Stephen usually went to the taffrail to lean over it and either contemplate the birds that followed, particularly in the high southern latitudes, or to lose himself in the hypnotic wake; he had rarely sat looking forward and now the sight of the tall pale topsails reaching up and up into the night sky absorbed him for several minutes. The ship heaved and sighed upon the swell, the voices of seamen talking quietly under the break of the quarterdeck came aft, and an attentive ear could easily catch the sound of Captain Aubrey’s sleep.

‘I hope, Dr Maturin,’ said Clarissa, ‘that when I spoke in that intemperate way about children on Monday you did not feel I was making the slightest reflexion on Sarah and Emily? They are very, very good little girls, and I love them dearly.’

‘Lord no,’ said Stephen. ‘It never occurred to me that you would put a slight on them. I am no great advocate for children in general, but if my own daughter – for I have a daughter, ma’am – grows up as kind, affectionate, clever and spirited as those two I shall bless my fate.’

‘I am sure she will,’ said Clarissa. ‘No. I was talking about children that have not been properly house-trained. Left to their own impulses and indulged by doting or careless parents almost all children are yahoos. Loud, selfish, cruel, unaffec-tionate, jealous, perpetually striving for attention, empty-headed, for ever prating or if words fail them simply bawling, their voices grown huge from daily practice: the very worst company in the world. But what I dislike even more than the natural child is the affected child, the hulking oaf of seven or eight that skips heavily about with her hands dangling in front of her – a little squirrel or a little bunny-rabbit – and prattling away in a baby’s voice. All the children I saw in New South Wales were yahoos.’

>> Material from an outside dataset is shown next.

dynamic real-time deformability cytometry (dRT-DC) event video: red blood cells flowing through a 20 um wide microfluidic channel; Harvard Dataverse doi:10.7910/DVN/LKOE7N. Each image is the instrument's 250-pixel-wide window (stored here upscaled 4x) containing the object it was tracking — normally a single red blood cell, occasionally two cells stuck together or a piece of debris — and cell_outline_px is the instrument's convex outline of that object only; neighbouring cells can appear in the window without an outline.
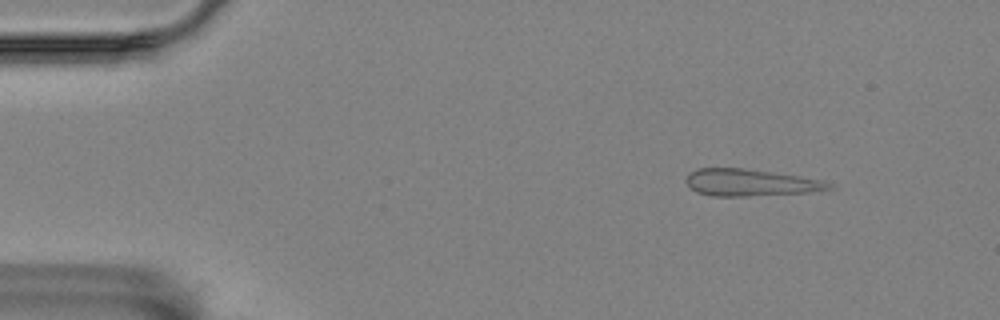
{"species": "Egyptian fruit bat (a non-hibernating species)", "species_latin": "Rousettus aegyptiacus", "temperature_condition": "room temperature", "stored_images_in_passage": 53, "camera_frame_rate_fps": 3000, "um_per_image_px": 0.085, "animal": {"sex": "female"}, "frame": {"image": 1, "passage_image": 4, "time_ms": 1.0, "image_size_px": [1000, 320], "cell_outline_px": [[836, 188], [812, 192], [748, 196], [712, 196], [696, 192], [684, 180], [688, 172], [696, 168], [744, 168], [800, 176], [824, 180], [832, 184]], "centroid_in_image_um": [63.79, 15.52], "position_along_channel_um": 21.2, "area_um2": 22.66}}
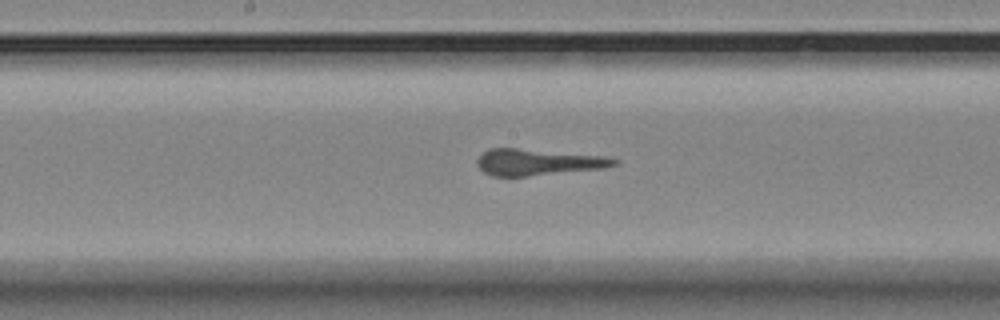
{"frame": {"image": 2, "passage_image": 26, "time_ms": 8.333, "image_size_px": [1000, 320], "cell_outline_px": [[620, 164], [604, 168], [528, 176], [492, 176], [484, 172], [476, 164], [476, 160], [488, 148], [516, 148], [604, 156], [620, 160]], "centroid_in_image_um": [45.73, 13.78], "position_along_channel_um": 202.5, "area_um2": 20.98}}
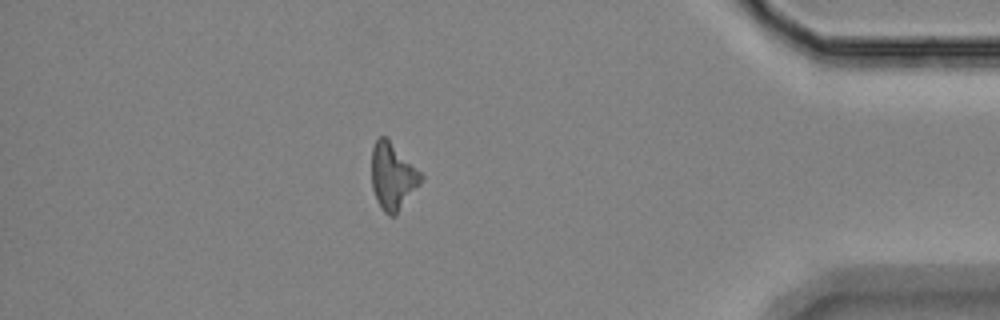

In their slow progress, with declining winds, towards Fiji there were several of these night-conversations, for more and more Stephen avoided the gunroom, where the ill-feeling seemed to have spread; but few were as decided as the first, Mrs Oakes being usually as complaisant and anxious to please as could be, agreeing with the views expressed and amplifying them. Occasionally this led to awkwardness, as when she found herself wholly committed to both sides in a disagreement between Stephen and Davidge – for other officers often appeared, sometimes forestalling him – on the relative merits of classical and romantic music, poetry, architecture, painting.

Yet there were times when Stephen happened to be alone with her and she spoke in her earlier manner. From some context that he could not recall Stephen had mentioned his dislike of being questioned: ‘Question and answer is not a civilized form of conversation.’

‘Oh how I agree,’ she cried. ‘A convict is no doubt more sensitive on the point but quite apart from that I always used to find that perpetual inquisition quite odious: even casual acquaintances expect you to account for yourself.’